Amazon Relational Database Service (or Amazon RDS) is a distributed relational database service by Amazon Web Services (AWS). It is a web service running "in the cloud" designed to simplify the setup, operation, and scaling of a relational database for use in applications. Complex administration processes like patching the database software, backing up databases and enabling point-in-time recovery are managed automatically. Scaling storage and compute resources can be performed by a single API call.

Amazon RDS was first released on 22 October 2009, supporting MySQL databases. This was followed by support for Oracle Database in June 2011,Microsoft SQL Server in May 2012,PostgreSQL in November 2013, and MariaDB (a fork of MySQL) in October 2015.

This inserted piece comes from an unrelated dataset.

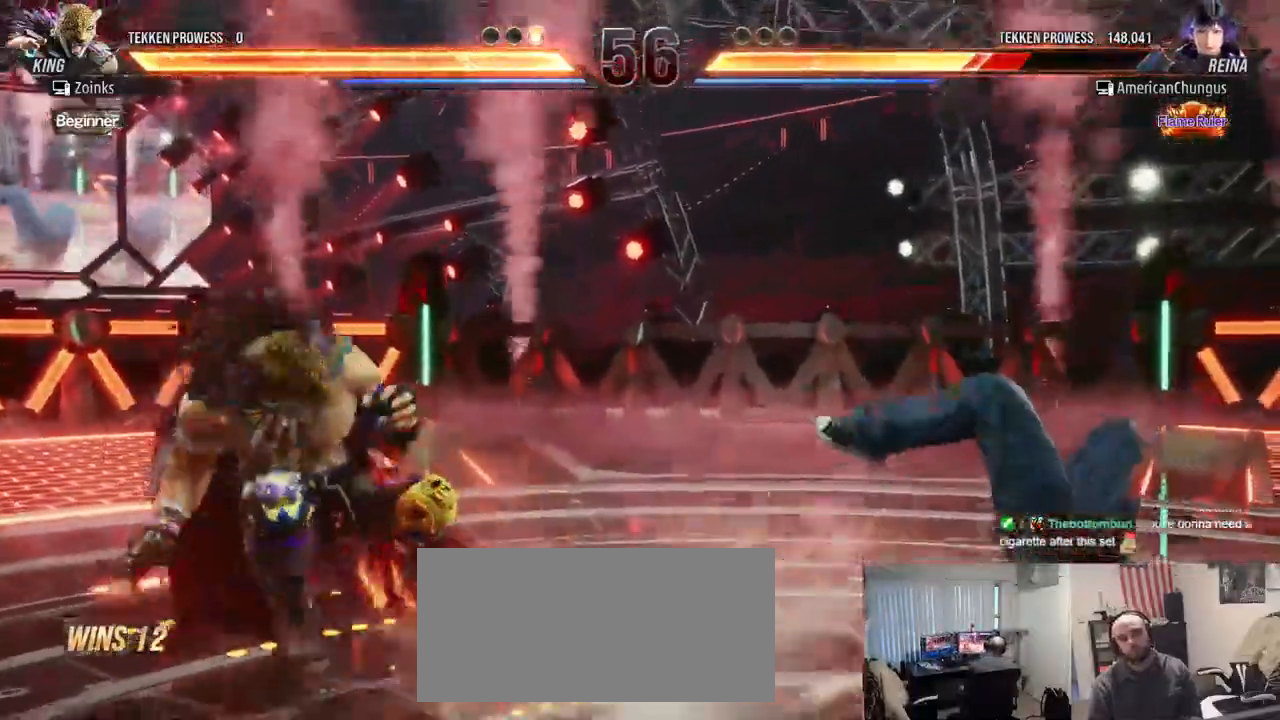
{"buttons": [], "left_stick": "right", "events": [[50, "SQUARE", "down"], [150, "SQUARE", "up"], [217, "SQUARE", "down"], [317, "SQUARE", "up"], [401, "SQUARE", "down"], [484, "SQUARE", "up"]]}
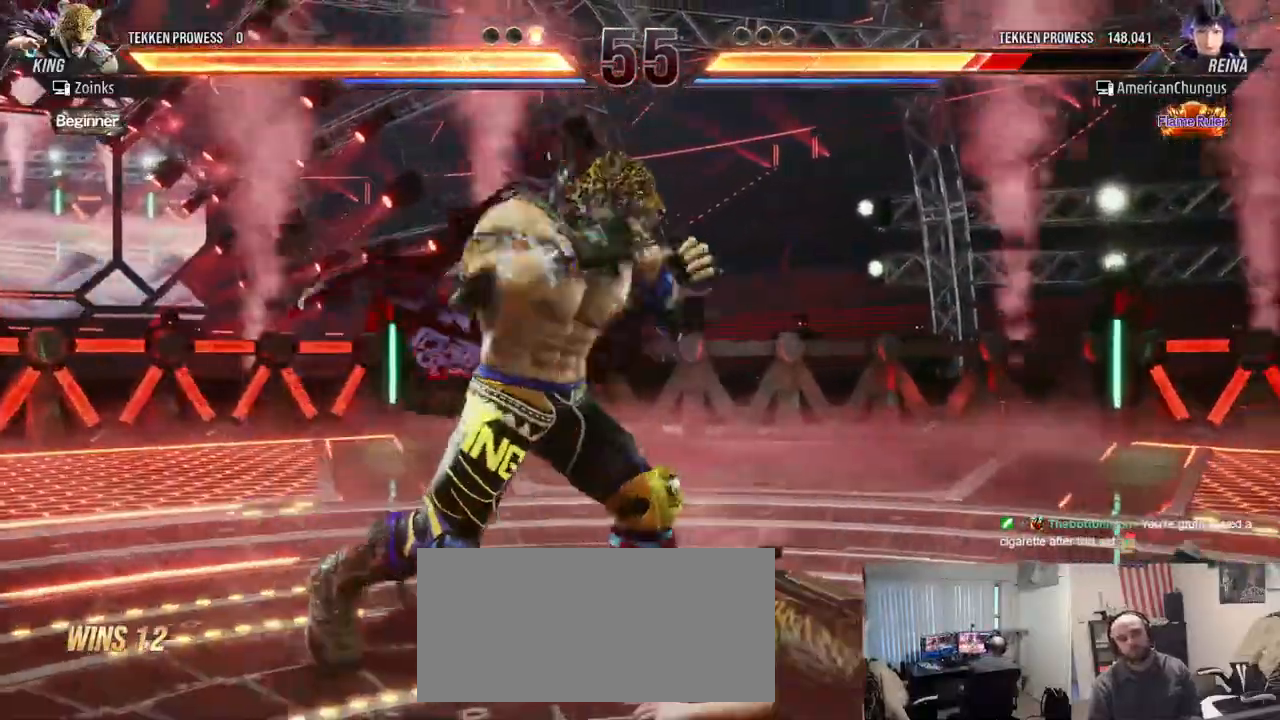
{"buttons": [], "left_stick": "right", "events": [[50, "SQUARE", "down"], [150, "SQUARE", "up"], [317, "SQUARE", "down"], [333, "TRIANGLE", "down"], [417, "SQUARE", "up"], [417, "TRIANGLE", "up"]]}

In November 2014 AWS announced Amazon Aurora, a MySQL-compatible database offering enhanced high availability and performance.

A new DB instance can be launched from the AWS Management Console or using the Amazon RDS APIs.

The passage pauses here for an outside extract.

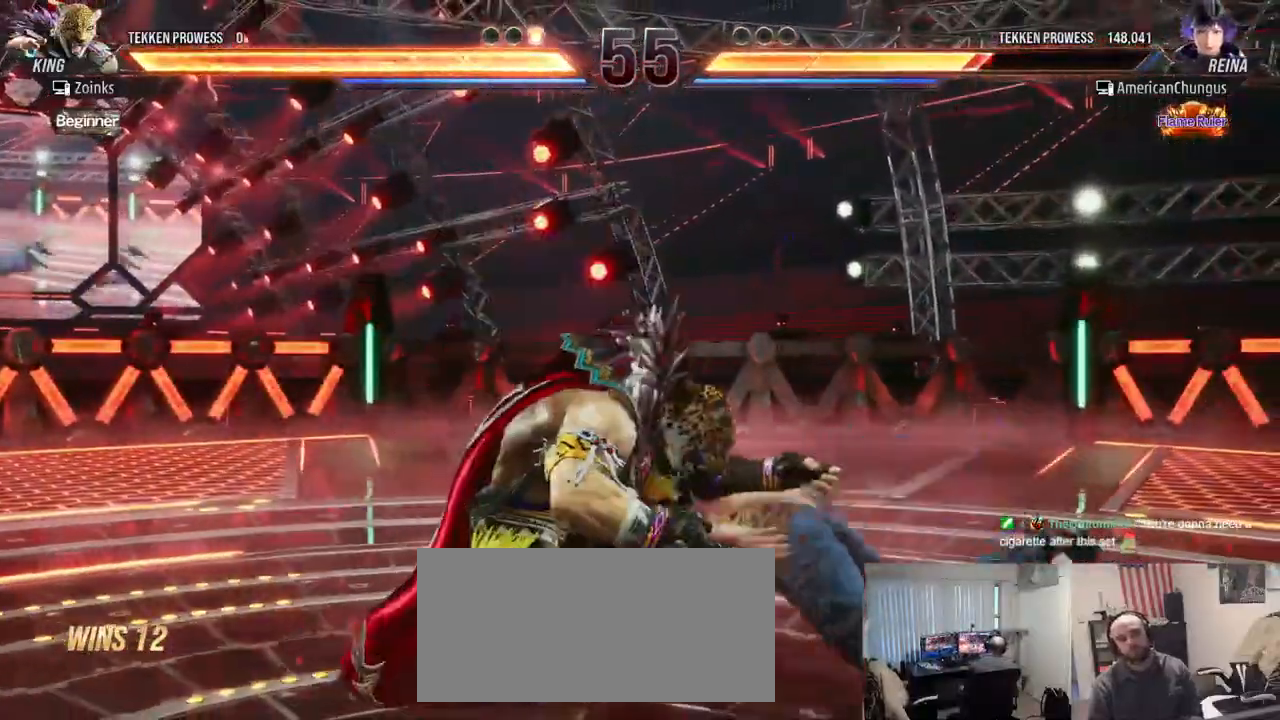
{"buttons": [], "left_stick": "center", "events": [[34, "TRIANGLE", "down"], [50, "SQUARE", "down"], [100, "SQUARE", "up"], [100, "TRIANGLE", "up"], [217, "SQUARE", "down"], [284, "SQUARE", "up"], [317, "left_stick", "center"], [417, "SQUARE", "down"], [501, "SQUARE", "up"]]}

Amazon RDS offers different features to support different use cases. Some of the major features are:

Multi-Availability Zone deployments are targeted for production environments. Multi-AZ deployments aim to provide enhanced availability and data durability for MySQL instances. When a database instance is created or modified to run as a Multi-AZ deployment, Amazon RDS automatically provisions and maintains a synchronous “standby” replica in a different Availability Zone (independent infrastructure in a physically separate location). In the event of planned database maintenance or unplanned service disruption, Amazon RDS automatically fails over to the up-to-date standby, allowing database operations to resume without administrative intervention.